Task: Transcribe exactly the line that contains "fc barcelona qatar airways video" and all lines following it to the end of the material below; omit everything else.

Start of Data for review

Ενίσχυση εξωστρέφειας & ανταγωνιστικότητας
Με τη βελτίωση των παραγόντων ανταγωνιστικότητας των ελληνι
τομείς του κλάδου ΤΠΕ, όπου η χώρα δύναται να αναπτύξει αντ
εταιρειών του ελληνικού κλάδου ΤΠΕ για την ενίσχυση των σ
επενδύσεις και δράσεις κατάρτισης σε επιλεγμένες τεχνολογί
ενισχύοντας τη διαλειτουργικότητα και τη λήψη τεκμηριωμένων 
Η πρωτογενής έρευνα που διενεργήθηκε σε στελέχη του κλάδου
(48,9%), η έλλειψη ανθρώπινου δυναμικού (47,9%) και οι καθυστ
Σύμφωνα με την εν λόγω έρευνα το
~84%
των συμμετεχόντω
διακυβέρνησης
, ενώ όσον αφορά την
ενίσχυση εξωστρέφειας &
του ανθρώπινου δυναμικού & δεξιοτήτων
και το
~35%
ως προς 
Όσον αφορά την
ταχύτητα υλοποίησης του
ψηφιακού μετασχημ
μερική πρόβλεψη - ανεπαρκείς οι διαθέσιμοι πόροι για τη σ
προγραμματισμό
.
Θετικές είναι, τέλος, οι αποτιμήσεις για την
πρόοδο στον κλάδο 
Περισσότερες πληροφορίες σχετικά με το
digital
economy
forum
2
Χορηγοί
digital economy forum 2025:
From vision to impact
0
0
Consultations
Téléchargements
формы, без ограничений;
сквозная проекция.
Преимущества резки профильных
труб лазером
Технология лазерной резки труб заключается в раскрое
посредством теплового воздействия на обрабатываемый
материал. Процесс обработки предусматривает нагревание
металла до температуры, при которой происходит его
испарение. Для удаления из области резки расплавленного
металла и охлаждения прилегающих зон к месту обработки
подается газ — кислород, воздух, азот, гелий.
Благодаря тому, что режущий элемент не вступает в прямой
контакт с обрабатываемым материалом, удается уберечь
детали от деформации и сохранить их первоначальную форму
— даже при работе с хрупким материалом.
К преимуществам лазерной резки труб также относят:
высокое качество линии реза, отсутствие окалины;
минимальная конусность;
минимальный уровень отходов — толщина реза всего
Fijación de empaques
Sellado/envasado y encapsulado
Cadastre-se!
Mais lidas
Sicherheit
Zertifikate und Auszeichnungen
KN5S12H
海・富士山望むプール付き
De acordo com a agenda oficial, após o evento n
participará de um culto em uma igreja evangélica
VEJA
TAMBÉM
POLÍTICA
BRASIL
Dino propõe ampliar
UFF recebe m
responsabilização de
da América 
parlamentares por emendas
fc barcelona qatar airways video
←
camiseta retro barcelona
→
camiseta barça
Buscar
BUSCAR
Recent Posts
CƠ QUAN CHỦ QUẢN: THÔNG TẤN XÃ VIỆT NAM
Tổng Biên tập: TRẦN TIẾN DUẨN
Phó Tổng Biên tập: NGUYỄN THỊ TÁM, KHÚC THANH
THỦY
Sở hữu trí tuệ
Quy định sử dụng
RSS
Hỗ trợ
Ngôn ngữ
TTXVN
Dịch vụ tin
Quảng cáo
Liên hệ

End of Data for review

Written response:
fc barcelona qatar airways video
←
camiseta retro barcelona
→
camiseta barça
Buscar
BUSCAR
Recent Posts
CƠ QUAN CHỦ QUẢN: THÔNG TẤN XÃ VIỆT NAM
Tổng Biên tập: TRẦN TIẾN DUẨN
Phó Tổng Biên tập: NGUYỄN THỊ TÁM, KHÚC THANH
THỦY
Sở hữu trí tuệ
Quy định sử dụng
RSS
Hỗ trợ
Ngôn ngữ
TTXVN
Dịch vụ tin
Quảng cáo
Liên hệ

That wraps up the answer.